出典:
【2018/2/21版】山田太郎氏による青少年健全育成基本法の条文解説 | 「月松橋」活動報告

「月松橋」活動報告

同人団体「月松橋」です。

「月松橋」代表である私、温泉半熟卵は、いわゆる「表現の自由」を守るための活動に参加しております。

そんな私が現在、最も危惧しているのが、「青少年健全育成基本法」(青健法)と呼ばれる法案についてです。もしこの法案が通れば、商業のマンガ・ゲーム・アニメ作家はもちろん、私の様な同人作家も、今までの様に自由に表現を行うことはもはや出来なくなる可能性が非常に高いです。またそれ以上に、この法案は、「子どもを大人(国)の思い通りに育てようとする」「そのために非行・貧困・引きこもりの若者を助けるための法案を犠牲にする」という意味でも大問題です。

 

2018年2月21日の、山田太郎前参議院議員らによるこの法案の問題点解説の要点を文字起こししました。

解説の最後でも述べられている通り、「『こういう問題がある』ということを、まず知って貰う」ことがとても重要です。この問題の把握・拡散にご協力下さい。

 

《文字起こしする動画》

 

【第293回】マンガ・アニメ・ゲームを規制する青健法が今国会に提出!?【前参議院議員山田太郎のさんちゃんねる】 

ニコ生版※タイムシフト公開期間終了  (この動画の28:14頃から文字起こし)

youtube版 (この動画の26:13頃から文字起こし)

 

《動画登場人物紹介》

 

【山田太郎氏(山田氏)】

「表現の自由を守る会」代表。前参議院議員。2012年12月~2016年7月までの議員任期の中で、政治による「表現規制」の試みを幾度となく打ち砕き、マンガ・ゲーム・アニメの文化を守ること等に多大な貢献をされた方(具体的な功績はこちら参照)。2016年参院選では29万人以上の有権者からの支持を受けるも落選。以後、いち民間人として「表現の自由」に関する問題の情報発信を続けている。

提供データ:
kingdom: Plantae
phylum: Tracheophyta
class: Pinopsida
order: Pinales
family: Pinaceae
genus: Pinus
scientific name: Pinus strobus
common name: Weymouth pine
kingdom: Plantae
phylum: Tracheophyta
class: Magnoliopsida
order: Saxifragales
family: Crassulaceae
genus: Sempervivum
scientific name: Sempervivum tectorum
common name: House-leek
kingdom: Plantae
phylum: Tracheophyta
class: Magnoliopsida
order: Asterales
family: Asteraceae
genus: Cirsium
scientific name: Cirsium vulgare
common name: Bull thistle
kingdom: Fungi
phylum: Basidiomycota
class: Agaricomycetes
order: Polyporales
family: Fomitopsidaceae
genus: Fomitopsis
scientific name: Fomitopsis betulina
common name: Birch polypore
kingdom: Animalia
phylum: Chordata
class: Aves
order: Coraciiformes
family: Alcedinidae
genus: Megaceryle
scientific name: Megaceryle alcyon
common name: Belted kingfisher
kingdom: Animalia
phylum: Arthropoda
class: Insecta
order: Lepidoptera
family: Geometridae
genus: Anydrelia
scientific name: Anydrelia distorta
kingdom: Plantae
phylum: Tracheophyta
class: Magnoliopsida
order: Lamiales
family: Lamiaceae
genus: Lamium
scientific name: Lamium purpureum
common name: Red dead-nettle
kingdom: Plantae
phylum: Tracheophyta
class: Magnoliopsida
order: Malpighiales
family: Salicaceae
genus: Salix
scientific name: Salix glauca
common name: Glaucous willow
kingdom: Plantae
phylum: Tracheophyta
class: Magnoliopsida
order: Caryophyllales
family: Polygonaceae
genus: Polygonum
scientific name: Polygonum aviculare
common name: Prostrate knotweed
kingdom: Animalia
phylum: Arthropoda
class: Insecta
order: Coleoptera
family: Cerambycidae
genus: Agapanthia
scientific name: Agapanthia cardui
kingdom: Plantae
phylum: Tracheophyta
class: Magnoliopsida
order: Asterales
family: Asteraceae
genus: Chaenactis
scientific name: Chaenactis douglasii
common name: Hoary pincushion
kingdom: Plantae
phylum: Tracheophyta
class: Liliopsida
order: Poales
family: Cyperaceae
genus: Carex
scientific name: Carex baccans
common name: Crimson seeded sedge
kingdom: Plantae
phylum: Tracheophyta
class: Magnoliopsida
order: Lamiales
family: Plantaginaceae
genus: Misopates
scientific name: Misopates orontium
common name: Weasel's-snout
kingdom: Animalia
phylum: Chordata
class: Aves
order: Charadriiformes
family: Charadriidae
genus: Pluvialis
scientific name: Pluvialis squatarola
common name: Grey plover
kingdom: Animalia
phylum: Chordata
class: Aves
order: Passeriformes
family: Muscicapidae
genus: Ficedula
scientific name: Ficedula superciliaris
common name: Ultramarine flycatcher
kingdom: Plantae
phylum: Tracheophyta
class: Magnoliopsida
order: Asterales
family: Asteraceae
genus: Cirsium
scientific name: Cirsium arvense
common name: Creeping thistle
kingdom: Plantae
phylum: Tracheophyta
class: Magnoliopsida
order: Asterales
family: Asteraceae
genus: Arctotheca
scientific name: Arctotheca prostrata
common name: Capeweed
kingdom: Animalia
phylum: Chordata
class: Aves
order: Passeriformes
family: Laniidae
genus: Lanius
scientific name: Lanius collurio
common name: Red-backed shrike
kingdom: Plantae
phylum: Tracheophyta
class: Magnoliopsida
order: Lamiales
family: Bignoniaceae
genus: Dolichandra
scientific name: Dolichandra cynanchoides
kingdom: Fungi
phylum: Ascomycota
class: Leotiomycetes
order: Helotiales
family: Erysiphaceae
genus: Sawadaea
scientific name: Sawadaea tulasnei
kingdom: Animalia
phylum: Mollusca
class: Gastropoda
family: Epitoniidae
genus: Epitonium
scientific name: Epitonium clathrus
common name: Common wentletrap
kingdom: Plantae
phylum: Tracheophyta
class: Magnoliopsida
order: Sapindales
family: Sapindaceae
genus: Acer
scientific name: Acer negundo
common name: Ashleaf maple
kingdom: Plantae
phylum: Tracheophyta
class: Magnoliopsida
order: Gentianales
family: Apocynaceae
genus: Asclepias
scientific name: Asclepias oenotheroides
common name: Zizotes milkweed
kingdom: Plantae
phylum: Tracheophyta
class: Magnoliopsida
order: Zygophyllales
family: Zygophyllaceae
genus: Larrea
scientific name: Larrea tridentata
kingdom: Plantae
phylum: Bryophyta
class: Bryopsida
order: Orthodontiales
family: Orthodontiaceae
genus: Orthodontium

練習問題:
- a) 行データから文字列"Cirsium"を含む行をすべて探し出し、書き写しなさい。大文字と小文字は区別すること。
- b) 青少年健全育成基本法についての文章の最後の文に続く部分を書きなさい。
青少年健全育成基本法についての文章と行データは、互いに無関係です。

解答例:
- a)
genus: Cirsium
scientific name: Cirsium vulgare
genus: Cirsium
scientific name: Cirsium arvense

- b)
 

【坂井崇俊氏(坂井氏)】

山田氏が議員だった頃、山田氏の議員秘書を務めた人物。山田氏落選後も「表現の自由を守る会」の活動に関わる。表現の自由を守る有志団体の一つ「AFEE」の編集長も務めている。

 

【遊佐めぐみ氏(ゆさめぐ)】

以前から山田氏の番組にアシスタントMCの役回りで出演している20代の女性声優。

 

―文字起こしここから―

 

・2018年2月、「青健法」成立に向け再始動

【山田氏】「じゃあちょっと坂井さん、その(青健法の)事実関係を伝えて下さい」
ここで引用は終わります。